本論文將以KEEL中44個類別非平衡資料集進行實驗,方法架構中嘗試了2種分群方法搭配3種樣本選取演算法以探討最佳配適,再以4種分類器搭配整體學習法建立分類模型,以了解不同分類器在研究架構中的表現,最後,實驗將採用五折交叉驗證之平均AUC結果作為評估指標,再與文獻中傳統方法、整體學習法進行正確率比較,並討論非平衡比率對於實驗架構的影響。實驗發現本研究提出的混合式前處理架構,在多數分類模型下的表現皆優於比較文獻方法,其中MLP分類器搭配Bagging整體學習法為表現最佳的分類模型,其AUC平均正確率高達92%。 ;The class imbalance problem is an important issue in data mining. The class skewed distribution occurs when the number of examples that represent one class is much lower than the ones of the other classes. The traditional classifiers tend to misclassify most samples in the minority class into the majority class because of maximizing the overall accuracy. This phenomenon limits the construction of effective classifiers for the precious minority class. This problem occurs in many real-world applications, such as fault diagnosis, medical diagnosis and face recognition.
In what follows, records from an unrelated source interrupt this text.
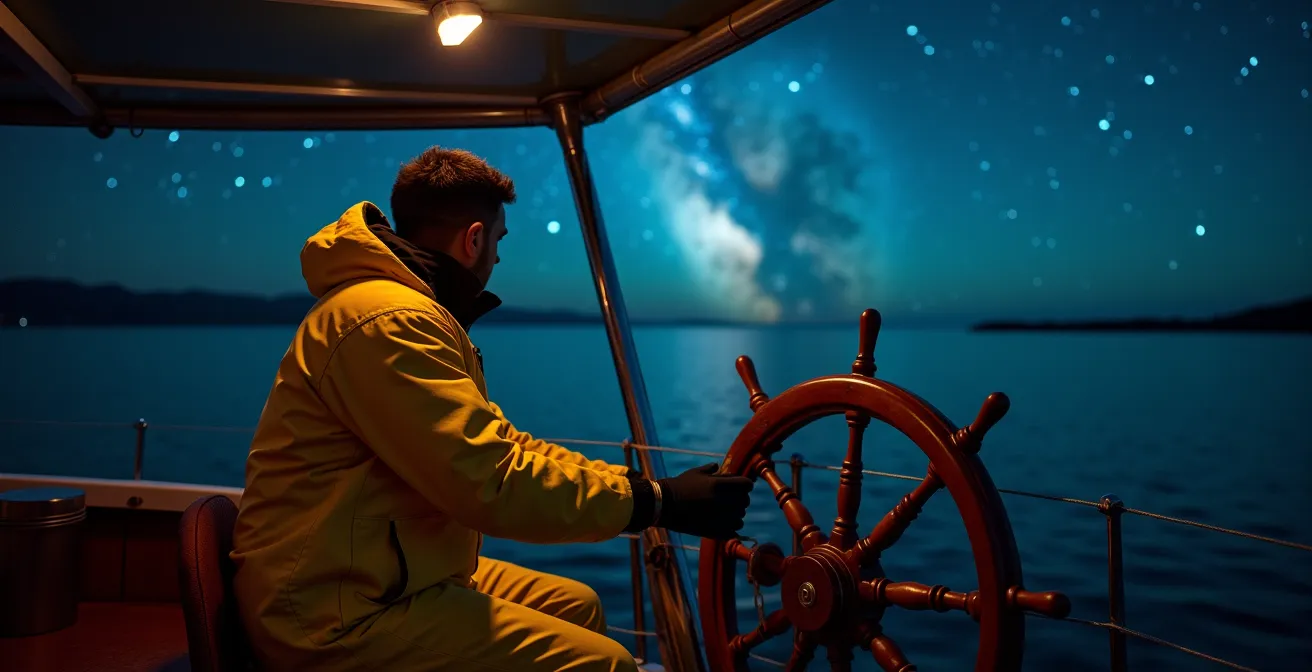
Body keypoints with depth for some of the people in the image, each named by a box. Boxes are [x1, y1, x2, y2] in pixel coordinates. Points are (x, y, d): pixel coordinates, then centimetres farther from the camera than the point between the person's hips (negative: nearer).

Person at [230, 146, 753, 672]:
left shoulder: (409, 311, 15)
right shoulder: (390, 319, -20)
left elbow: (497, 446, 13)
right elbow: (493, 482, -26)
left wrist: (637, 484, 4)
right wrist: (658, 502, -18)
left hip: (373, 581, 11)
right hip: (337, 617, -11)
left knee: (576, 605, 14)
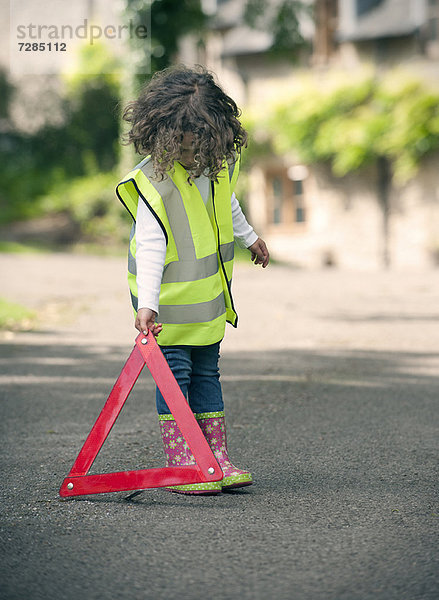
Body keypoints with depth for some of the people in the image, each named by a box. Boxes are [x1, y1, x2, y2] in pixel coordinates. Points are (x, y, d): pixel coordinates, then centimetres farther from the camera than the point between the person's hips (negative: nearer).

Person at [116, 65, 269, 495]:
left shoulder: (220, 164, -2)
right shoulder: (154, 180, -22)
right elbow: (150, 246, -27)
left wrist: (248, 237, 36)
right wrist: (146, 304, -34)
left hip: (208, 293, 6)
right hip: (169, 295, -6)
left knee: (206, 372, 11)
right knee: (174, 372, -7)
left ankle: (216, 459, 16)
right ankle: (178, 464, -2)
To deal with the class imbalance problem, I proposed a two-stage hybrid data preprocessing framework based on clustering and instance selection techniques. This approach filters out the noisy data in the majority class and can reduce the execution time for classifier training. More importantly, it can decrease the effect of class imbalance and perform very well in the classification task.
Our experiments using 44 class imbalance datasets from KEEL to build four types of classification models, which are C4.5, k-NN, Naïve Bayes and MLP. In addition, the classifier ensemble algorithm is also employed. In addition, two kinds of clustering techniques and three kinds of instance selection algorithms are used in order to find out the best combination suited for the proposed method. The experimental results show that the proposed framework performs better than many well-known state-of-the-art approaches in terms of AUC. In particular, the proposed framework combined with bagging based MLP ensemble classifiers perform the best, which provide 92% of AUC.